WHAT THE TASK ASKS
Return only the number of lines in the material below holding the string "right".
___
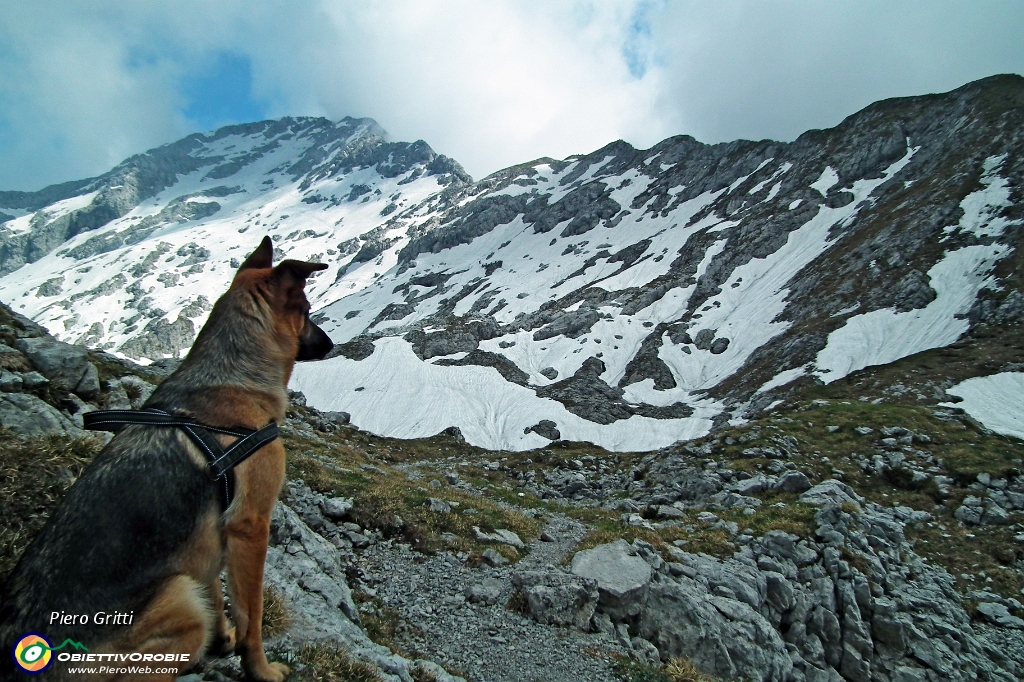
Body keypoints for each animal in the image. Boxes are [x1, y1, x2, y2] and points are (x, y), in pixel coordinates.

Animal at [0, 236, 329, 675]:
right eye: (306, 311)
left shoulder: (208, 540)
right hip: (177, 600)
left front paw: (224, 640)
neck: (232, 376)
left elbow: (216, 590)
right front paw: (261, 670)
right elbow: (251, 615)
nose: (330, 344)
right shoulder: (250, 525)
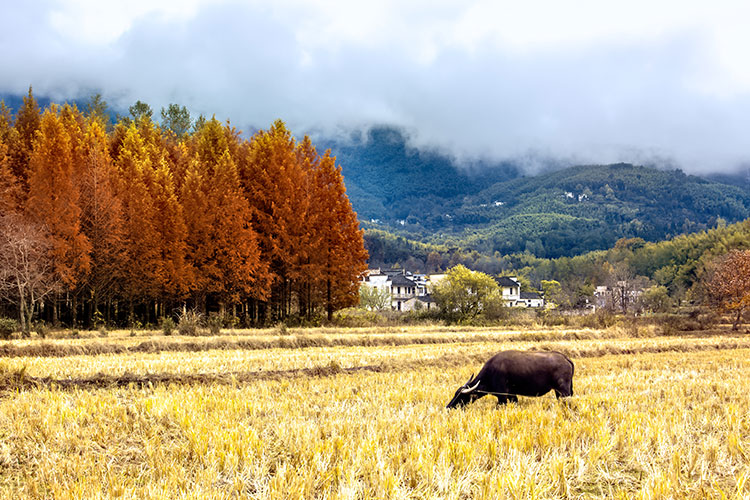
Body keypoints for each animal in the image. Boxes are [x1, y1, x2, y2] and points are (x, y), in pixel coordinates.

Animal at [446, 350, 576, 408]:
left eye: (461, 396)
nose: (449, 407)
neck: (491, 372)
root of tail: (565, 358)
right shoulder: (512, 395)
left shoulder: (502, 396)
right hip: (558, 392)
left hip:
___
ANSWER TO THIS TASK
7